London: Two decades ago, the world of music lost one of its brightest stars -- Freddie Mercury.
- Two decades ago, the world of music lost one of its brightest star — Freddie Mercury.
- Less famously known as Farrokh Bulsara, he died at the age of 45 of AIDS.
- The South Asian community in UK honoured one of its favourite sons at the Asian Awards on Tuesday (October 18, 2011).
- The awards honour the achievements of individuals born in or with family originating from parts of Asia.
Less famously known as Farrokh Bulsara, Queen's flamboyant front man died at the age of 45 of AIDS related complications.
Twenty years later, the South Asian community in UK honoured one of its favourite sons at the Asian Awards on Tuesday (October 18, 2011). The awards honour the achievements of individuals born in or with family originating from parts of Asia.
Born in the British protectorate of Zanzibar, East Africa (now part of Tanzania), Freddie Mercury's parents, Bomi and Jer Bulsara, were Parsis originally from the Gujarat region of the then province of Bombay Presidency in British India.
The star's family, as well as his Queen bandmate Brian May, collected the Founders Award in recognition of Mercury's contribution to music. Ironically, Freddie Mercury chose to ignore, even deny, his Parsi heritage while he lived. Even his passport had his stage name.
Was this distancing from his Indian roots deliberate and how did that impact Mercury's music? According to fellow Queen member and friend Brian May, Mercury was committed to a truly global musical sense.

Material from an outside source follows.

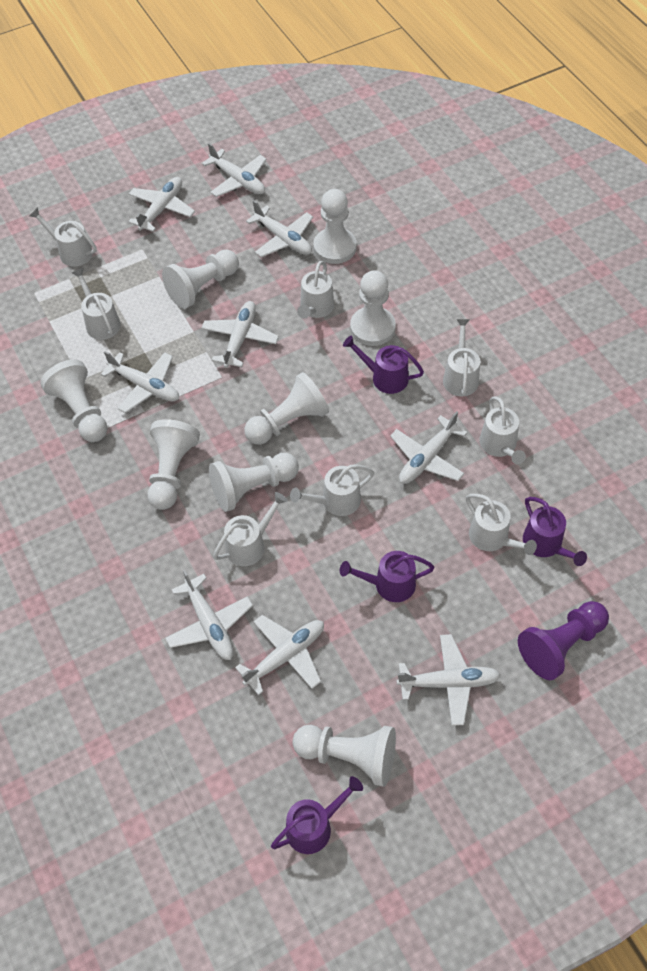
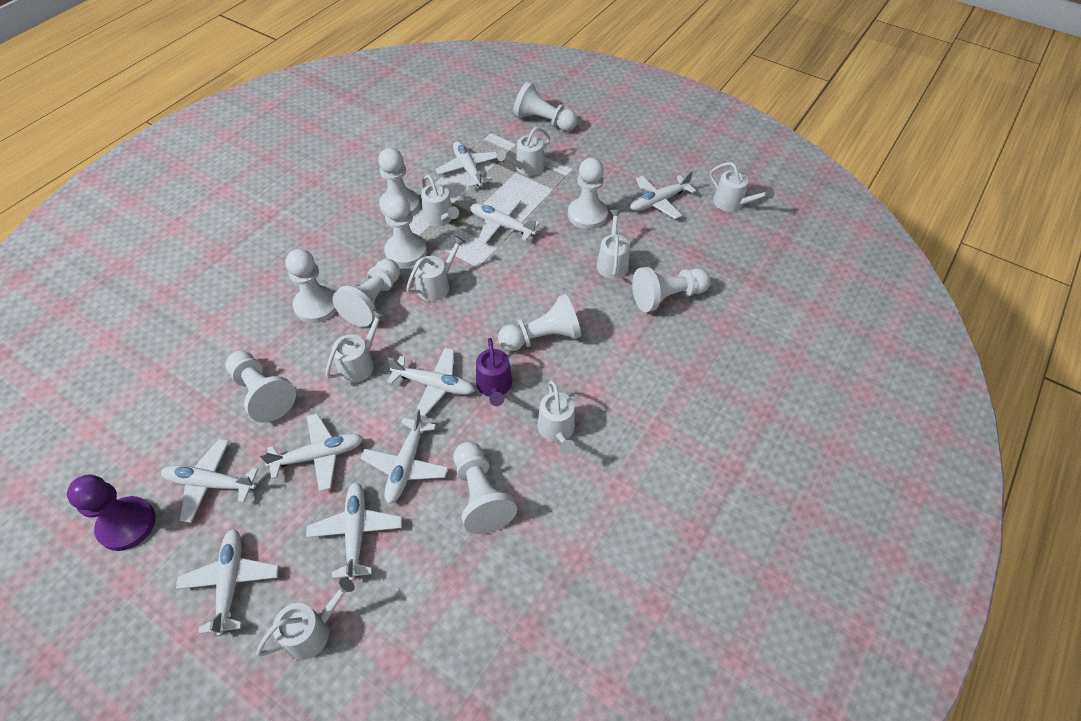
purple watering can: [271,776,363,854] [340,551,435,602] [343,335,424,394] [523,497,587,566] = 4 -> [476,338,512,406] = 1
white pawn: [40,359,108,442] [147,419,200,510] [162,249,239,309] [209,453,299,512] [244,372,329,445] [293,725,396,787] [313,189,356,264] [350,270,396,346] = 8 -> [225,351,296,423] [285,249,337,323] [333,259,400,327] [378,148,420,215] [384,194,427,267] [454,442,517,534] [498,294,581,351] [513,82,577,131] [568,158,608,229] [632,267,711,312] = 10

"We had a lot of unconscious influences. Freddie was Indian but also from Zanzibar and less excitingly from Feltham and all these impacted his music," said May.
For Mercury's family, who hailed from a small town in Gujarat but travelled across the world, the fact that Freddie had only an oblique relationship with his country of origin does not bother them in the least. They want Mercury to be remembered by as many people across the world as possible.
"I am still very proud of him. Am glad that he is loved and remembered to this degree even today," Freddie mother Jer Bulsara said.
"Every morning when I wake up., there is a Queen song on the radio and people ask me if it make me sad...the answer is "No". How can I still be sad when my brother is singing me awake!" said Catherine Cooke, Freddie Mercury's sister.
Other big winners at the ceremony, which was held at London's Grosvenor House included comedienne Meera Syal, (Outstanding Achievement in Television) and rapper Jay Sean.
Celebrated sitar player Ravi Shankar was named the recipient of the prestigious Fellowship Award.
Freddie Mercury may have ignored even hidden his Indian roots as he climbed to the pinnacle of success in the UK but he was still unconsciously a part of the Bombay (Mumbai) ethos that he grew up in and that became a part of his music. And as the Asian Awards honouring of him shows, India thought of him as one of their own and will never forget the 'champion' singer.